Uno de los grandes vacíos que persiste, según los autores, es el legal. A pesar de la creciente
evidencia sobre el desplazamiento causado por el cambio climático, los llamados “migrantes
climáticos” no cuentan con un reconocimiento formal en el derecho internacional. Las leyes
actuales sobre refugio y asilo no contemplan esta categoría, lo que deja a millones de
personas fuera de cualquier tipo de protección. Este vacío no es menor: sin un marco
jurídico adecuado, los desplazados ambientales enfrentan riesgos de discriminación,
explotación y abandono.
Frente a este panorama, Sánchez-R y Riosmena subrayan la urgencia de una cooperación
ecológica global. Las acciones para mitigar el cambio climático deben ir acompañadas de
políticas que fortalezcan la resiliencia local y garanticen la justicia ambiental. Reducir las
emisiones de carbono es esencial, pero también lo es proteger la biodiversidad, frenar el
acaparamiento de tierras y asegurar que las comunidades más vulnerables puedan
adaptarse sin perder su dignidad ni sus derechos.
La educación ecológica se presenta como una herramienta clave para generar conciencia
sobre la interdependencia planetaria. Lo que ocurre en una región tiene consecuencias en
otra: los incendios en la Amazonia, las sequías en África o las tormentas en el Caribe son
señales de un mismo desequilibrio global. Entender esta conexión es el primer paso para
construir soluciones colectivas y sostenibles.
La pandemia de COVID-19 reforzó esta lección. Al igual que la crisis climática, surgió de un
desequilibrio ambiental y mostró la fragilidad del modelo actual de desarrollo.

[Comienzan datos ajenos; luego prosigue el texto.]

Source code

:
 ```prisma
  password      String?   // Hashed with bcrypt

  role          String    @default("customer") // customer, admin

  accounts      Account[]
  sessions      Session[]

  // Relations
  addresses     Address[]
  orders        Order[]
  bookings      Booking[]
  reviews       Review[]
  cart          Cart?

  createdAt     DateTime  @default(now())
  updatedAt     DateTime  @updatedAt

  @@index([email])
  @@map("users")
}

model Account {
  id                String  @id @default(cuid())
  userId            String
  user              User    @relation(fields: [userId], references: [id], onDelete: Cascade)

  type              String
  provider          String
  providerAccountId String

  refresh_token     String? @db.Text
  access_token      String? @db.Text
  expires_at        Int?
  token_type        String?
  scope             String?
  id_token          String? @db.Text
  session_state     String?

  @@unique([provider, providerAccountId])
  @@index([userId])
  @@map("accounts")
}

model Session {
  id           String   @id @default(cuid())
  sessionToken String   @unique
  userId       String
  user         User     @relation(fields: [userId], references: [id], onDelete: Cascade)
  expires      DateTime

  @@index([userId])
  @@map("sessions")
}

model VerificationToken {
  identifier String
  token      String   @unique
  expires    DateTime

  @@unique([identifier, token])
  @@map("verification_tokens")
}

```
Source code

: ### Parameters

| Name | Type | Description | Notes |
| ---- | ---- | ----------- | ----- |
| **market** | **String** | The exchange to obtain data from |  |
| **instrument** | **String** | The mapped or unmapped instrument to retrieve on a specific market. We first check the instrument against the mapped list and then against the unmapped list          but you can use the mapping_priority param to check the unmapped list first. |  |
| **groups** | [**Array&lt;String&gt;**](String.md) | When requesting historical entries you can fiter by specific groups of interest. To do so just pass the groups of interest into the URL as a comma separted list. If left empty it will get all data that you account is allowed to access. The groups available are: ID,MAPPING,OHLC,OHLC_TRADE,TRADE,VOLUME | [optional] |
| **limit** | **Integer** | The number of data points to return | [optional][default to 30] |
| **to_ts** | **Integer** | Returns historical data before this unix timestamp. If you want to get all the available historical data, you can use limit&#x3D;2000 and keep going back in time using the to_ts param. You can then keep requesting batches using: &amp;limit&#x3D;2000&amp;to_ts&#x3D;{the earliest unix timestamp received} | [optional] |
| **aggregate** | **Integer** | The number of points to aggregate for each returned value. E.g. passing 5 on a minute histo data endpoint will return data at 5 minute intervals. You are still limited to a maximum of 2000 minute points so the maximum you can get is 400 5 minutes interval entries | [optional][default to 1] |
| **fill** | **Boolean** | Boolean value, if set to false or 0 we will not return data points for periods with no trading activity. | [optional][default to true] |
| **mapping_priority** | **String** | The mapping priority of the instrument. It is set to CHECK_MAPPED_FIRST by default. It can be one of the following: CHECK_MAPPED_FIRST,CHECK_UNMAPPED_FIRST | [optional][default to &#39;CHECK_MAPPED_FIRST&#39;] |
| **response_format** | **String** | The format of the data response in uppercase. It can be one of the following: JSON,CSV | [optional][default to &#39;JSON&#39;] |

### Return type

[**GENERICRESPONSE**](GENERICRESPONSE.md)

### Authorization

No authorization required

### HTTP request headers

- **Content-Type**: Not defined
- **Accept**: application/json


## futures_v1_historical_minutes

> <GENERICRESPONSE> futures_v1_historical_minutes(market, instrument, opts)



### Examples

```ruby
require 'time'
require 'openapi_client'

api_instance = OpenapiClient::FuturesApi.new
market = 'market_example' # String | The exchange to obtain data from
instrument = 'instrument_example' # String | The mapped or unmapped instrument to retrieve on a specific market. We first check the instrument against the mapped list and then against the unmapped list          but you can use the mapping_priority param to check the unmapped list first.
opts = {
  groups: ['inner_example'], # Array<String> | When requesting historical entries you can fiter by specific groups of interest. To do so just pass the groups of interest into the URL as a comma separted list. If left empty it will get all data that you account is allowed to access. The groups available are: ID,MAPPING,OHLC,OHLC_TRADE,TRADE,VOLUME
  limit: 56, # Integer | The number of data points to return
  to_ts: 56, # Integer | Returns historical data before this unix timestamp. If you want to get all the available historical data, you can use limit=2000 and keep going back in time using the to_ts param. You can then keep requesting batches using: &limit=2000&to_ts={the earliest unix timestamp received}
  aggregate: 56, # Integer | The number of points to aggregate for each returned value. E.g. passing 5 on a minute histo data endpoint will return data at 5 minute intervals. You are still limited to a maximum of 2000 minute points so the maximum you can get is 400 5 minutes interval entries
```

La expansión
del virus, las pérdidas humanas y las consecuencias económicas demostraron que los
límites entre lo local y lo global se han desdibujado. En ese sentido, el cambio climático
representa un desafío aún mayor: sus efectos no se limitan a un país o a una frontera, y sus
impactos se extienden a largo plazo.
Migrar, en este contexto, se convierte en un acto de resistencia y de esperanza. No es solo
moverse de un lugar a otro, sino buscar un futuro posible en medio de la adversidad. Cada
desplazamiento climático nos recuerda que detrás de los datos y las cifras hay personas,
familias y comunidades que luchan por sobrevivir en un planeta en transformación. La
humanidad enfrenta el reto de elegir entre continuar un modelo de desarrollo que destruye
su propio hogar o construir un futuro donde la vida, en todas sus formas, pueda florecer.